Data section START

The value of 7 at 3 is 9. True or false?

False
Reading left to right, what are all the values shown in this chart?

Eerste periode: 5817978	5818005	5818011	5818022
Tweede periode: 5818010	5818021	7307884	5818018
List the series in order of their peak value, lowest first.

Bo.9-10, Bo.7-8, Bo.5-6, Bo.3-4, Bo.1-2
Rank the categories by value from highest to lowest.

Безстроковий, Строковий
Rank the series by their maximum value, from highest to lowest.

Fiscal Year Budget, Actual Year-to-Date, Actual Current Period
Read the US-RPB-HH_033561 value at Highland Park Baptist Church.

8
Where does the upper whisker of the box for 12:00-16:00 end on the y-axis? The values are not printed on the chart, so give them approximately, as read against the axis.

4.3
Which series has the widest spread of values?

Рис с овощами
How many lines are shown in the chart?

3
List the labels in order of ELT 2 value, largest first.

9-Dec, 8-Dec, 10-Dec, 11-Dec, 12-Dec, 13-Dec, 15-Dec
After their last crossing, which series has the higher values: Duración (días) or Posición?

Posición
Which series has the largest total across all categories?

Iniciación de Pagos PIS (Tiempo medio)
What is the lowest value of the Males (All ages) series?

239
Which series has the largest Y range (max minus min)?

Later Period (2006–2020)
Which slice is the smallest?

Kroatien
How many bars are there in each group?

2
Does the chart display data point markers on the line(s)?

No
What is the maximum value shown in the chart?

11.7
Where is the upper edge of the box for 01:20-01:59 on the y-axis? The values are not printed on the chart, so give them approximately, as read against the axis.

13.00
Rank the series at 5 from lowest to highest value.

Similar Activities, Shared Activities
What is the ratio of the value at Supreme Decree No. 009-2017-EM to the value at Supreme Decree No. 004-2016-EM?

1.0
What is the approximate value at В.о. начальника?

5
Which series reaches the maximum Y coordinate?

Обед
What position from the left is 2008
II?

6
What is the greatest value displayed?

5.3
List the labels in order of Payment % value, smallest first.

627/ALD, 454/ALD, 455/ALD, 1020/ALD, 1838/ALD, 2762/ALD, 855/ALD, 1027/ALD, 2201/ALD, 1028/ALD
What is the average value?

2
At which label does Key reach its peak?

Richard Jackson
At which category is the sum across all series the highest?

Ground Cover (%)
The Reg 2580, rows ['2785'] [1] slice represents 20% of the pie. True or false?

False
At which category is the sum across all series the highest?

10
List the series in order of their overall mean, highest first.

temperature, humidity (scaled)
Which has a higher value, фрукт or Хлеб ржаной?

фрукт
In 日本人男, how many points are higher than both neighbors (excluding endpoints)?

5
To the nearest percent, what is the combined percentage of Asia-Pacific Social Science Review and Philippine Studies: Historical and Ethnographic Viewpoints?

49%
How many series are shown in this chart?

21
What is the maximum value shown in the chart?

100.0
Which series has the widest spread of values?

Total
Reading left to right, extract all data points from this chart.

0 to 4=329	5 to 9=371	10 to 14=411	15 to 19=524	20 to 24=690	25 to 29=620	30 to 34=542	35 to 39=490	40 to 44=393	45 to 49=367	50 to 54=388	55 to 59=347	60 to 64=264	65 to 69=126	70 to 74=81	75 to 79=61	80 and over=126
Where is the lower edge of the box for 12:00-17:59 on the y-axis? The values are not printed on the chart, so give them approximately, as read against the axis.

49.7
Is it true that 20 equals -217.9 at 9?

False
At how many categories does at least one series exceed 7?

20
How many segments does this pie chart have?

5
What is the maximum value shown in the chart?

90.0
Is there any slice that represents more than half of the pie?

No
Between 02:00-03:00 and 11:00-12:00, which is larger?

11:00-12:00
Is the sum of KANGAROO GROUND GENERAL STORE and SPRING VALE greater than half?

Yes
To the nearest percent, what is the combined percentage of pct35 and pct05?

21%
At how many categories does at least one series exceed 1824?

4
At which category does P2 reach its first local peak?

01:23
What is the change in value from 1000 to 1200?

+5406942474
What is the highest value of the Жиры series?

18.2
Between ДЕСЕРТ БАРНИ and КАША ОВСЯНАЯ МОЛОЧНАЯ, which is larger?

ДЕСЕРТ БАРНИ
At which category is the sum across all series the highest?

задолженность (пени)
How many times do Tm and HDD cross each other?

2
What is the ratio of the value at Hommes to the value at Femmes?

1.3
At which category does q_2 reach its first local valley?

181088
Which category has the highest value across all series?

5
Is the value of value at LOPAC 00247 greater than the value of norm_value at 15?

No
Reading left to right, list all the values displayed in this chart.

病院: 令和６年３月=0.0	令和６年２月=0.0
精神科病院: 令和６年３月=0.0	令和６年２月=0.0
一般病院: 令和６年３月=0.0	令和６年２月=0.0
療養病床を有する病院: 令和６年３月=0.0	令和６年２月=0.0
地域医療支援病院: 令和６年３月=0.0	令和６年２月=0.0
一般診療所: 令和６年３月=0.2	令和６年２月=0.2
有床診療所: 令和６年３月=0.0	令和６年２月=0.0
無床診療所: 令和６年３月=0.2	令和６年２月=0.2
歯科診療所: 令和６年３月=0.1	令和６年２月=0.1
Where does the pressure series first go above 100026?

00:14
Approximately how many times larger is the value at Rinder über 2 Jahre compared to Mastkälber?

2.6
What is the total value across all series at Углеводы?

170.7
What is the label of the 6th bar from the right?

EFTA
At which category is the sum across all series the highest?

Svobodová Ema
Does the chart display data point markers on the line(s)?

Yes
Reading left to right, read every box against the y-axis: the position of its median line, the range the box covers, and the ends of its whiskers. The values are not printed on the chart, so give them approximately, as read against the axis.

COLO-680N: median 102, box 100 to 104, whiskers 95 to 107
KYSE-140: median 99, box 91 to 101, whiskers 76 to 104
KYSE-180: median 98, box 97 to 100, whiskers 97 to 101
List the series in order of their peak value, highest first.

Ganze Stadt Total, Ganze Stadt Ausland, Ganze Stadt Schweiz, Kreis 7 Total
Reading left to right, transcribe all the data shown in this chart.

Data section END

Aim of the exercise:
Collect every line from the items above that contains the word "range", treating uppercase and lowercase as different.

Task solution:
Which series has the largest Y range (max minus min)?
Reading left to right, read every box against the y-axis: the position of its median line, the range the box covers, and the ends of its whiskers. The values are not printed on the chart, so give them approximately, as read against the axis.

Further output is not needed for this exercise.